La speranza si rintraccia e ti rintraccia, non come pendolo dialettico. Scombina e ordina, è nel coro, protagonista. “Tutto ricomincia, tutto vive di speranza, tutto è miracolo e a Dio non si può far altro che chiedere di sorreggerci nel riconoscere questo miracolo. E questo ‘sorreggerci’ trovo sia l’invito più bello dello spettacolo. Un invito che riguarda ognuno di noi. Perché ognuno di noi per vivere altro non ha bisogno se non di chiedere a Dio di tenere aperti i nostri occhi al miracolo della vita”, chiosa Carabelli.
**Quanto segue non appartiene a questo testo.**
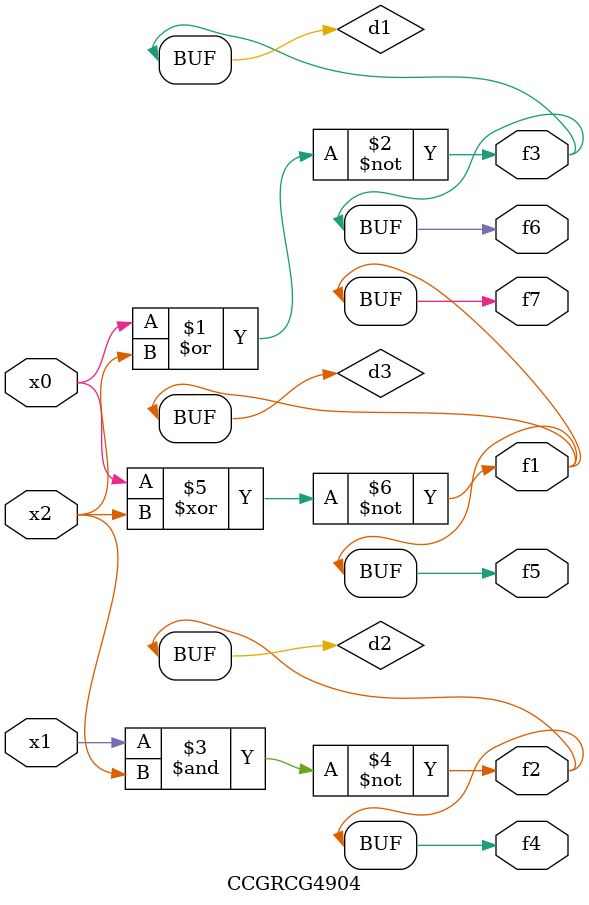
<source format=v>
module CCGRCG4904(
	input x0, x1, x2,
	output f1, f2, f3, f4, f5, f6, f7
);

	wire d1, d2, d3;

	nor (d1, x0, x2);
	nand (d2, x1, x2);
	xnor (d3, x0, x2);
	assign f1 = d3;
	assign f2 = d2;
	assign f3 = d1;
	assign f4 = d2;
	assign f5 = d3;
	assign f6 = d1;
	assign f7 = d3;
endmodule

</source>
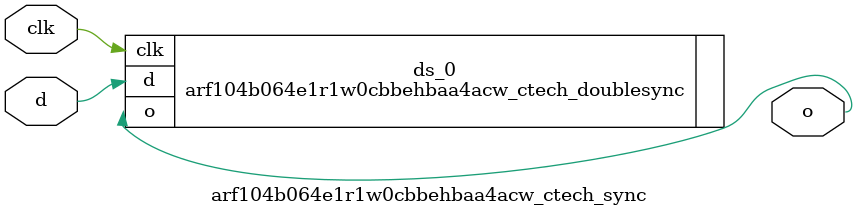
<source format=sv>

`ifndef ARF104B064E1R1W0CBBEHBAA4ACW_CTECH_SYNC_SV
`define ARF104B064E1R1W0CBBEHBAA4ACW_CTECH_SYNC_SV

module arf104b064e1r1w0cbbehbaa4acw_ctech_sync (
  input  logic  clk,
  input  logic  d,

  output logic  o
);

  arf104b064e1r1w0cbbehbaa4acw_ctech_doublesync ds_0 (.o(o), .d(d), .clk(clk));

endmodule // arf104b064e1r1w0cbbehbaa4acw_ctech_sync

`endif // ARF104B064E1R1W0CBBEHBAA4ACW_CTECH_SYNC_SV
</source>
Lo spettacolo viene introdotto da Fulvio Irace (architetto, storico dell’architettura, docente universitario: ha scritto saggi su Gio Ponti) che ha curato – insieme a Maristella Casciato, Margherita Guccione, Salvatore Licitra, Francesca Zanella – la grande mostra al Maxxi di Roma inaugurata pochi giorni fa e dal titolo “Gio Ponti. Amare l’architettura”. E all’inizio dà voce proprio al pensiero di Ponti, che spiega le ragioni dell’opera in un’approfondita introduzione. Mentre alle spalle scorrono immagini di alcune tra le più importanti realizzazioni architettoniche di Ponti: case, palazzi, chiese, e la Concattedrale di Taranto.
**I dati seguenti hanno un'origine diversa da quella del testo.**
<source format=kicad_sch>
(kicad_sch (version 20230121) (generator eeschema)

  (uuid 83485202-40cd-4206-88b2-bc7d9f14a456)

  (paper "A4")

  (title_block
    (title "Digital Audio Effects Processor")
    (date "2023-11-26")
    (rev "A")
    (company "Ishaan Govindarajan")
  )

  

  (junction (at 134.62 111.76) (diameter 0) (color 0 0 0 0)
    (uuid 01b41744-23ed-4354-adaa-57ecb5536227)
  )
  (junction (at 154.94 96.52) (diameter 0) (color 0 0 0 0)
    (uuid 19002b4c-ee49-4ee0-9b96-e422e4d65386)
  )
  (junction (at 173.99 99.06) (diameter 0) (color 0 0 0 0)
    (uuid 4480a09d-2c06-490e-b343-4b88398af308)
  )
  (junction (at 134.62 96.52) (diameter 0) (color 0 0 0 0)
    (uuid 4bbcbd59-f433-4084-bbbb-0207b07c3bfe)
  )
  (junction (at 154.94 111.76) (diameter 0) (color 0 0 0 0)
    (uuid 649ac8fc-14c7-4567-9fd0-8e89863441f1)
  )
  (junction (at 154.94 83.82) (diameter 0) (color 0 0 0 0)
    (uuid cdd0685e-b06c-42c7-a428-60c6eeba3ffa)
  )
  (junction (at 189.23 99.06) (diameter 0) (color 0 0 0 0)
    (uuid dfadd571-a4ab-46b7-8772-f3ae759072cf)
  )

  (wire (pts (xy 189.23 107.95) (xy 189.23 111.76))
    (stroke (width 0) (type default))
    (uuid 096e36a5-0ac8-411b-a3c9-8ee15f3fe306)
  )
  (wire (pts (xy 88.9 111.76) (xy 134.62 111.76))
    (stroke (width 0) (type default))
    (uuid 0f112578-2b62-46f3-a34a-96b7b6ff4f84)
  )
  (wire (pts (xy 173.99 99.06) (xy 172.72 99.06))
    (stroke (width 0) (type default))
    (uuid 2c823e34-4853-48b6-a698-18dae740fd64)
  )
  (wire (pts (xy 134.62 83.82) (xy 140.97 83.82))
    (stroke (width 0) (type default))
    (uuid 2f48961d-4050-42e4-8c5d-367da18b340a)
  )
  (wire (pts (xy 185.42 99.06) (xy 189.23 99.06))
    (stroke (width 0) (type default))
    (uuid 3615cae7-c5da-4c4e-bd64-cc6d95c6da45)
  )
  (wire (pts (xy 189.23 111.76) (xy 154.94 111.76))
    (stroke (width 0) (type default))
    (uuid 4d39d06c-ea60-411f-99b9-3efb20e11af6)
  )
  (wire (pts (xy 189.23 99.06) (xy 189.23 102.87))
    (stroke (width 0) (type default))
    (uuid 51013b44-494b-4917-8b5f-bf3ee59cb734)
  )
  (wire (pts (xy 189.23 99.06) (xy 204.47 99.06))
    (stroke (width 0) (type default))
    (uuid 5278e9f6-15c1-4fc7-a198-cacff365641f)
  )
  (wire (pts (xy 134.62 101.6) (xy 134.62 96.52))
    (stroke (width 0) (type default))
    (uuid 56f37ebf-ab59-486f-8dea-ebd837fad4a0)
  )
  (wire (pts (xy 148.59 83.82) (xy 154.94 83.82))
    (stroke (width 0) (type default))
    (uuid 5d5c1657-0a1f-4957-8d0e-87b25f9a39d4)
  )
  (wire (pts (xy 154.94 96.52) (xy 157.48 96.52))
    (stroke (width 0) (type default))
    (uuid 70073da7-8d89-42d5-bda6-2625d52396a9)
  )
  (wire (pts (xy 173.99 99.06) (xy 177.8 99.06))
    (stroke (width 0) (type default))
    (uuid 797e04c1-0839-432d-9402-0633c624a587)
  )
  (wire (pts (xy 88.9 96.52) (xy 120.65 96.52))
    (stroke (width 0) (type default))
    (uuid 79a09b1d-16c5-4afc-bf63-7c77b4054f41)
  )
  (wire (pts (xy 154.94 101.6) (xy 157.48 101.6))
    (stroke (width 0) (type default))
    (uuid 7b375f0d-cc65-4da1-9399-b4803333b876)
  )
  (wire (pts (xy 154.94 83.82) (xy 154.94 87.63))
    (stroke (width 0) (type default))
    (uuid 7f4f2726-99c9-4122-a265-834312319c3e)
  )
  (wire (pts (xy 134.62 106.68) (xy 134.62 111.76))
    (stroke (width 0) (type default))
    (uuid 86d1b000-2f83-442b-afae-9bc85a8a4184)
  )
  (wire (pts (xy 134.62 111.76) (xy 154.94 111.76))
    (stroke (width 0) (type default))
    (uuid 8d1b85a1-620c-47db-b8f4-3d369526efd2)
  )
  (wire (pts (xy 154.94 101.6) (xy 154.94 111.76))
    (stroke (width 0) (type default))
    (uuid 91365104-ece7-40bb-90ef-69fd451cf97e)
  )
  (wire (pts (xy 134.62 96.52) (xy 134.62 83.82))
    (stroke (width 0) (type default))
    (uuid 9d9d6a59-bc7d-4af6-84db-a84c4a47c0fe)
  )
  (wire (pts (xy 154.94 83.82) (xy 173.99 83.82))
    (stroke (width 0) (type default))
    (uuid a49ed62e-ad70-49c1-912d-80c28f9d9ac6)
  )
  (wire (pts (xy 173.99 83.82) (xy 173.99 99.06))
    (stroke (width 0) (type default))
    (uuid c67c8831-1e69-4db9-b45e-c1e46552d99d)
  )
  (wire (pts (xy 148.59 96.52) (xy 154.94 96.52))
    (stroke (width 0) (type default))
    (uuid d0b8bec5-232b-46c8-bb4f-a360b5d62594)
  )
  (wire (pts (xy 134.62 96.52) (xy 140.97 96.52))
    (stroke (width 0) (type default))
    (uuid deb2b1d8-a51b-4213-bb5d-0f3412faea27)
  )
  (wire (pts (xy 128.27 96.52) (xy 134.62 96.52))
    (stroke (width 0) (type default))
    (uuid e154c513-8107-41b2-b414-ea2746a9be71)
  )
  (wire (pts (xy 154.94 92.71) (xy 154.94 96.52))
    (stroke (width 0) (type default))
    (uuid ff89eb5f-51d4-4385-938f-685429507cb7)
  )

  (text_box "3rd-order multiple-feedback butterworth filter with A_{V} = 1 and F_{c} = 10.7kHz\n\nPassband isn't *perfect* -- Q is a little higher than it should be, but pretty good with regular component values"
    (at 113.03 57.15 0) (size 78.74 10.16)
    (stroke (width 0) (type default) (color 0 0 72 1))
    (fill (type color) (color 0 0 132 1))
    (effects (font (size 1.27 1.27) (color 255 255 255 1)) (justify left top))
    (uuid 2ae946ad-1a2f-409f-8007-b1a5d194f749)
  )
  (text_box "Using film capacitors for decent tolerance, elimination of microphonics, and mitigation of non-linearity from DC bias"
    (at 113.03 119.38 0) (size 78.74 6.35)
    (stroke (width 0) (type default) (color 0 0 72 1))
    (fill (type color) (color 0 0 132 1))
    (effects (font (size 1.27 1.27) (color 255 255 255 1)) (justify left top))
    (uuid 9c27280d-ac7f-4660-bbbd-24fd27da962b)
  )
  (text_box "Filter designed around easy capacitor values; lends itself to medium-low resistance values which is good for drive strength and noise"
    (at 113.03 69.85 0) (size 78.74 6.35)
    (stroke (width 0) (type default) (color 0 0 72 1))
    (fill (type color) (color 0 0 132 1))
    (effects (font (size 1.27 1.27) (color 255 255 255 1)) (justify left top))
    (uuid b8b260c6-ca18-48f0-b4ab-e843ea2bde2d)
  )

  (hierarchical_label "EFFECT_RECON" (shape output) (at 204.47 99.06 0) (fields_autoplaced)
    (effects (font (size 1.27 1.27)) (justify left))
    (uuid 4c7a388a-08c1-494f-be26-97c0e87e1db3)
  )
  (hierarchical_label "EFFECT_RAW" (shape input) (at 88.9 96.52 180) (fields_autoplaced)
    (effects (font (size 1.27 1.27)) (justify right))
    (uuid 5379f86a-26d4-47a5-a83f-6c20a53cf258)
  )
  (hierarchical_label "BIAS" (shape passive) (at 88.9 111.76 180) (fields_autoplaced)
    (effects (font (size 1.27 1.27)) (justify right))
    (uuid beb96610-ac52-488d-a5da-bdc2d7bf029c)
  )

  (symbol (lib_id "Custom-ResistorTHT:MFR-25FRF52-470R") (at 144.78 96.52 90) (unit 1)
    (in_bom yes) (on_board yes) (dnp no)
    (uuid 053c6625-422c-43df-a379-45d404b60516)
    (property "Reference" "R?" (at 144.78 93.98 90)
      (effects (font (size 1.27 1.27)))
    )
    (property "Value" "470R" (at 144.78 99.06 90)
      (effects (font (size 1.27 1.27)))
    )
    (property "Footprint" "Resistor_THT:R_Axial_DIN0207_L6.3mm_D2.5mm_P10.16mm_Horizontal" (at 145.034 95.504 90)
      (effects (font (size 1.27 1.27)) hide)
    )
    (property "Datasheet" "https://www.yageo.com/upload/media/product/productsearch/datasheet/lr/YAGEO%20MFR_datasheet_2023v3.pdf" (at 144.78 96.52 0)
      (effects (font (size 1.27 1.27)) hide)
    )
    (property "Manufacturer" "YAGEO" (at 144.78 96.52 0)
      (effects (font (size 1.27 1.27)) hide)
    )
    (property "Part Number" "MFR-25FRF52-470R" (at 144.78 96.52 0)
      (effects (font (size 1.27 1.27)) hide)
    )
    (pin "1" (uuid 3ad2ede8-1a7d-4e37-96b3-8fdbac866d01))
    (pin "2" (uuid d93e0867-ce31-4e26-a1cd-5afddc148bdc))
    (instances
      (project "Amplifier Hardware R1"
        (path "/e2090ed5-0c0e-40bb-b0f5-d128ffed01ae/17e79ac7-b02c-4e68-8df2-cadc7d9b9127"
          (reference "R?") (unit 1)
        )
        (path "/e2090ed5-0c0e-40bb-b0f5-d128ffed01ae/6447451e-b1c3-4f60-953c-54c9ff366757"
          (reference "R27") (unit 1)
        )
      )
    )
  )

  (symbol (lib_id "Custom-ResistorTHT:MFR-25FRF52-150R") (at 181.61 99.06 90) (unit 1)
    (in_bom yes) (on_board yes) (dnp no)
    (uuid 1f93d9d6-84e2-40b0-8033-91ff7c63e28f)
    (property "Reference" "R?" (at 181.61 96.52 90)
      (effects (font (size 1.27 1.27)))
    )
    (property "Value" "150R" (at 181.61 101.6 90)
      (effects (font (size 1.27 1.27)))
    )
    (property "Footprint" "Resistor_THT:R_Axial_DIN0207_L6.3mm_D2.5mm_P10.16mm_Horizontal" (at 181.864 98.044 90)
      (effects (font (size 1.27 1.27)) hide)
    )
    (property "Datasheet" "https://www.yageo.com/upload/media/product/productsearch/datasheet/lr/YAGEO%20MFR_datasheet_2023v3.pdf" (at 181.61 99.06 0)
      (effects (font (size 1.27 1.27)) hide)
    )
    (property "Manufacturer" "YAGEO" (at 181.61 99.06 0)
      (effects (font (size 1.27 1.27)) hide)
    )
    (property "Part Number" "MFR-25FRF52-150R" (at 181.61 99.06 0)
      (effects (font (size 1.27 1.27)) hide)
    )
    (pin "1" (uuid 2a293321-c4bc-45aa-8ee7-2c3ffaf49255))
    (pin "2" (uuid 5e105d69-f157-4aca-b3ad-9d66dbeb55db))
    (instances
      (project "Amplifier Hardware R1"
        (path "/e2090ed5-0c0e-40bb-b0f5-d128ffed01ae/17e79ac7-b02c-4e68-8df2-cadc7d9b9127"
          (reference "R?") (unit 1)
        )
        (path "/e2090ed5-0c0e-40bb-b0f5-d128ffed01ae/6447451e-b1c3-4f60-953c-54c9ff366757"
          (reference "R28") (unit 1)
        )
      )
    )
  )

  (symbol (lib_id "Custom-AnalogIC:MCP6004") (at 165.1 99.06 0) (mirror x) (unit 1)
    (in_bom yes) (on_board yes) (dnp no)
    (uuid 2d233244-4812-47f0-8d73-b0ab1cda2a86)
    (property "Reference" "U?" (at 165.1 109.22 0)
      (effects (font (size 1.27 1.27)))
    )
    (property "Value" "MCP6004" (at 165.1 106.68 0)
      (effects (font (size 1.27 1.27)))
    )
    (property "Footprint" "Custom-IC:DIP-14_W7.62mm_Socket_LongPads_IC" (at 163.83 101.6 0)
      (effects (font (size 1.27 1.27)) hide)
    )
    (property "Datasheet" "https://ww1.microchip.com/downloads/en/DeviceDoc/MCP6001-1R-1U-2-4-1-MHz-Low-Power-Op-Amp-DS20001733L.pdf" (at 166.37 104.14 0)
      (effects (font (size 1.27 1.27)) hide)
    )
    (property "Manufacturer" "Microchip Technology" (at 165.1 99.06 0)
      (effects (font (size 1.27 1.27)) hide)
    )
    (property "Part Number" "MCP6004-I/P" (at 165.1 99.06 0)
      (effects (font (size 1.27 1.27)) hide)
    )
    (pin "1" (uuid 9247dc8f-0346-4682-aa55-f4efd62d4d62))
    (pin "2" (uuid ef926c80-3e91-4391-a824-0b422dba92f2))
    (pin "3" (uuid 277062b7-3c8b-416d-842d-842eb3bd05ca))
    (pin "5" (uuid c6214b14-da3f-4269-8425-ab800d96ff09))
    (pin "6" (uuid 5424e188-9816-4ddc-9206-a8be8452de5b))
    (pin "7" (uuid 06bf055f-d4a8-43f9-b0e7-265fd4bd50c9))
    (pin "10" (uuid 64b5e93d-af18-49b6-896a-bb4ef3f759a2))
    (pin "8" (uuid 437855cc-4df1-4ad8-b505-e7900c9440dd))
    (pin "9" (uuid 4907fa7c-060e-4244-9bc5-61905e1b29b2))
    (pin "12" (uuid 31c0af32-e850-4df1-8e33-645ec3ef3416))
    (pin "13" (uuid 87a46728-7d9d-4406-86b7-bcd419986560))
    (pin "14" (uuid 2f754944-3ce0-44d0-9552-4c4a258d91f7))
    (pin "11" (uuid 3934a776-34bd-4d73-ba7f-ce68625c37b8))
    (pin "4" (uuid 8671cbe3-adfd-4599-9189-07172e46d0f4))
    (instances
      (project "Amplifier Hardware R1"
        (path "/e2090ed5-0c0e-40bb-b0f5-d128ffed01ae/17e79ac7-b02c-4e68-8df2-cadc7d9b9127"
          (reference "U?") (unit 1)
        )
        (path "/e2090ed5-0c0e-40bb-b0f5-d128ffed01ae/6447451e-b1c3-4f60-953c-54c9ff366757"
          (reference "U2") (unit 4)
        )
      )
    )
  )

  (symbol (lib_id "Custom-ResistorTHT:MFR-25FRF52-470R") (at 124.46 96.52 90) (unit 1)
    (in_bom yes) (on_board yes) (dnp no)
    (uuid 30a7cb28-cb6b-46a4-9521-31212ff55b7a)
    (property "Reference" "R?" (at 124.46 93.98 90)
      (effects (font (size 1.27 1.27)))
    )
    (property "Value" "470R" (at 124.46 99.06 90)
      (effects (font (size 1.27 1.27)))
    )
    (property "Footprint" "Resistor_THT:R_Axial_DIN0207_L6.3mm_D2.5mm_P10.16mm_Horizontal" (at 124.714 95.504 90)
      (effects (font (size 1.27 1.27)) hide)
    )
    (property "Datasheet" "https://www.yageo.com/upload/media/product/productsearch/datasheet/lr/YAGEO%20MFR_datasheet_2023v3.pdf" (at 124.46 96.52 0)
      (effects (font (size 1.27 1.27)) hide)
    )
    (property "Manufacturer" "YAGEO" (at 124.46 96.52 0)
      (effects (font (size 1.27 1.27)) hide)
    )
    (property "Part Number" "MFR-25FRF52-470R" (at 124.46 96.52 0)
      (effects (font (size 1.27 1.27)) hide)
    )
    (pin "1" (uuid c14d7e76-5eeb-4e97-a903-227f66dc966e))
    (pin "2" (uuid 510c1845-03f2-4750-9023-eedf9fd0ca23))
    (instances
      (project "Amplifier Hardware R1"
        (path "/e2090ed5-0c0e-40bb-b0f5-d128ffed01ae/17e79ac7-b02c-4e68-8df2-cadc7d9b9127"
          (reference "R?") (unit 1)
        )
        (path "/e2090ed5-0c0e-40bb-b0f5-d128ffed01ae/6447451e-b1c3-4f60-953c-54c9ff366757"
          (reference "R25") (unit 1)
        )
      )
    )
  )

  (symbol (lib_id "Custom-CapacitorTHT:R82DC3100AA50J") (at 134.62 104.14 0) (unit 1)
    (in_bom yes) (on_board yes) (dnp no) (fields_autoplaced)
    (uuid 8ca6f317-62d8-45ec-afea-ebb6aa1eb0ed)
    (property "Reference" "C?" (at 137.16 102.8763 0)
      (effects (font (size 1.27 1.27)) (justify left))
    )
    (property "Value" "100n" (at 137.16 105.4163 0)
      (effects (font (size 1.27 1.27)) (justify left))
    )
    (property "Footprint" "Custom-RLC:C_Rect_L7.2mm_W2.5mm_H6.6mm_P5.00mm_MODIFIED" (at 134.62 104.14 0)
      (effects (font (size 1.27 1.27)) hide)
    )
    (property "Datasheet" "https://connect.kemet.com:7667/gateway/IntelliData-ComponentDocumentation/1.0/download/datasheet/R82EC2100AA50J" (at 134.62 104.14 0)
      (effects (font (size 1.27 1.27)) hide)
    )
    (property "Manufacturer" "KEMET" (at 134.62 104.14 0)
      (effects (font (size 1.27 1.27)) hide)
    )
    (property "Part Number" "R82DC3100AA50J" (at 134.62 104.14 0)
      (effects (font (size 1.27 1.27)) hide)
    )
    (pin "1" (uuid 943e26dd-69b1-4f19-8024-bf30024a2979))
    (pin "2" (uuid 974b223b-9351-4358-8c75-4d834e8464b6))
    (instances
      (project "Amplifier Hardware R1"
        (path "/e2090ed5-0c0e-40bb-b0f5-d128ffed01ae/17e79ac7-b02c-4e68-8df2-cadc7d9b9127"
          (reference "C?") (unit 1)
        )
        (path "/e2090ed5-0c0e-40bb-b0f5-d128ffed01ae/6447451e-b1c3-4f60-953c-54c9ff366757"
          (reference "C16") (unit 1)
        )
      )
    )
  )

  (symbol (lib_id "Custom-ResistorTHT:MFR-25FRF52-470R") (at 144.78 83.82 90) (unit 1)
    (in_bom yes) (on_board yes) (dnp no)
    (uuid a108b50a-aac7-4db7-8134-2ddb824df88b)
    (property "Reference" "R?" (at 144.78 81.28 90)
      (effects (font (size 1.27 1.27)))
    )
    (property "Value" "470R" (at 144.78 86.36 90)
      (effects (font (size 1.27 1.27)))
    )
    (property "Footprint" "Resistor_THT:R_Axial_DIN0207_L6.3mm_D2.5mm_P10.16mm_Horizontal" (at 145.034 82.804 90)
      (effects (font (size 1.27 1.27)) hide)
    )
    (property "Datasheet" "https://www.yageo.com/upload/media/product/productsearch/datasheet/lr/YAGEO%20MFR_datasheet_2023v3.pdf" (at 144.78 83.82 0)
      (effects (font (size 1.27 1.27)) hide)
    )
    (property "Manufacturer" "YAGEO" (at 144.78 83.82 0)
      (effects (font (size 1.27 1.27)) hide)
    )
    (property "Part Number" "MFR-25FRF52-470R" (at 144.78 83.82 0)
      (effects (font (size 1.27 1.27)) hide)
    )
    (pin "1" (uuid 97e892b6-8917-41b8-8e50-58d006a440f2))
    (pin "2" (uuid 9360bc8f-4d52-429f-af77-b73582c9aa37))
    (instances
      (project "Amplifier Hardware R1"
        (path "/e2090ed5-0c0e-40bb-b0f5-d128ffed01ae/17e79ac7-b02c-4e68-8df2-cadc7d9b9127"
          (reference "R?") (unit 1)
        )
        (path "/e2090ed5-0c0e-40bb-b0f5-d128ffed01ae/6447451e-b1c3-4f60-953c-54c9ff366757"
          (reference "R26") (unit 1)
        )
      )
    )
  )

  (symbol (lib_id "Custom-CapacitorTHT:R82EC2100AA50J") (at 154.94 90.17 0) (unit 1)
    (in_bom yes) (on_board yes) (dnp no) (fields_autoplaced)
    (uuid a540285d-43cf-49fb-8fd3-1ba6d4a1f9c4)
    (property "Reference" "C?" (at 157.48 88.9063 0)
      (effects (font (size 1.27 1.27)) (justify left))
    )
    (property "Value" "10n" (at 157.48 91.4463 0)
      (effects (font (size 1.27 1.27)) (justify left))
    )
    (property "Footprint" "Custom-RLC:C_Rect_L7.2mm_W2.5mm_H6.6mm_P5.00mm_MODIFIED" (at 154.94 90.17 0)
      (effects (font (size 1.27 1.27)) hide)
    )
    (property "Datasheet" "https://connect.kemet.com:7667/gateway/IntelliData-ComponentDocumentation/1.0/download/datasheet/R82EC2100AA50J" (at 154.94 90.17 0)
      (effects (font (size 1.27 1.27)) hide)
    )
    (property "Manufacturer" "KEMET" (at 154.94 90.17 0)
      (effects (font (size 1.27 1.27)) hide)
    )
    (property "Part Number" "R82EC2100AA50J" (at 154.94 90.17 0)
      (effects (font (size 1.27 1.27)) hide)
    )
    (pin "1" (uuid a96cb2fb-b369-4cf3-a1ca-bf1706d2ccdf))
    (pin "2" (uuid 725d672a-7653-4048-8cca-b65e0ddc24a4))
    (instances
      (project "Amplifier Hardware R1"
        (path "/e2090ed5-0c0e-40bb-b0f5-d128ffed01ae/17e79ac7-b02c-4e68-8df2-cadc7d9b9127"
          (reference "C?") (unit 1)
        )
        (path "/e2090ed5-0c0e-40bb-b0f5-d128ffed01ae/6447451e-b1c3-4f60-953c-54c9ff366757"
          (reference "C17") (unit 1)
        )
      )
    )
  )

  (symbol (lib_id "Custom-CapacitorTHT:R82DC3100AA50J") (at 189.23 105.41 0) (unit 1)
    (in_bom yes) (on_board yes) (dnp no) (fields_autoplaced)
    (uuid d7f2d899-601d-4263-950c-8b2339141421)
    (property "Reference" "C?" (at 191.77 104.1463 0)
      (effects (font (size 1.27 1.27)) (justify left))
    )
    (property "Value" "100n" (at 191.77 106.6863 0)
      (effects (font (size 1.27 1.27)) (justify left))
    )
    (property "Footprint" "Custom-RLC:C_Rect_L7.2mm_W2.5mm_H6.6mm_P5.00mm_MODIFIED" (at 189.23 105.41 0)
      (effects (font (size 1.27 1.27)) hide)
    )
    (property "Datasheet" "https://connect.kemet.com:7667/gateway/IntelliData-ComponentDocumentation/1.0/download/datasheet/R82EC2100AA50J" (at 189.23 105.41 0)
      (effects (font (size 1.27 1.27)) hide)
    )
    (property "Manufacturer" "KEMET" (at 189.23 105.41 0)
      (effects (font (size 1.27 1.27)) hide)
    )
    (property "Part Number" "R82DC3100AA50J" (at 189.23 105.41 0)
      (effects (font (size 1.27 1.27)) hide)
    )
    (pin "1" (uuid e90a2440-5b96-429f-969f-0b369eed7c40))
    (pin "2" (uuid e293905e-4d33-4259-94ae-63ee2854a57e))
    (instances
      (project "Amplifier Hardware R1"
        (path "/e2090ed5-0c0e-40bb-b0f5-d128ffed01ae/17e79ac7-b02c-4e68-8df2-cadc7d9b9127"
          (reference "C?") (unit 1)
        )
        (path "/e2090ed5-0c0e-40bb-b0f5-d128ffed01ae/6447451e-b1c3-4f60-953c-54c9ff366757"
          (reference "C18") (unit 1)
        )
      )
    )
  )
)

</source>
E sempre sulla voce che ritorna e incalza Gio Ponti quasi la alza, la sua di voce, come invocazione, preghiera appunto:
“Non ci basta più una voce sola. Non crediamo più alla voce sola. La intendiamo solo nel coro. Vogliamo più uomini, più voci di uomini, perché ci testimoniano di tutti gli uomini. Come una gran parete dove si seguono affreschi di geni diversi, come l’antica pittura murale: e corale”.
In questa prospettiva sorgiva e creativa Ponti auspica la necessità di un contributo musicale che non sia sottofondo ma parte integrante del coro. Ed è così che il Centro Culturale di Milano ha affidato al compositore Marco Simoni, diplomato al Conservatorio di Milano (2003), la partitura delle musiche originali.
La città contemporanea la si può intendere come la gran parete della cronaca immaginaria suggerita dal nostro maestro/architetto e da affrescare secondo i propri talenti in un concerto di economia umana. Redditizio. Vantaggioso. Soddisfacente. Senza dubbio costruttivo. Lì sta, ovviamente, l’artista che
“deve essere quel che è; sincerissimo, svelato, impudico, confessato in pubblico, in quel momento in quella contingenza nei quali è lui ed è di tutti, è una creatura, è un essere vivente. CORO! Allora è un essere collettivo, cioè un essere vero, cioè ‘una personalità più grande’. È coro”.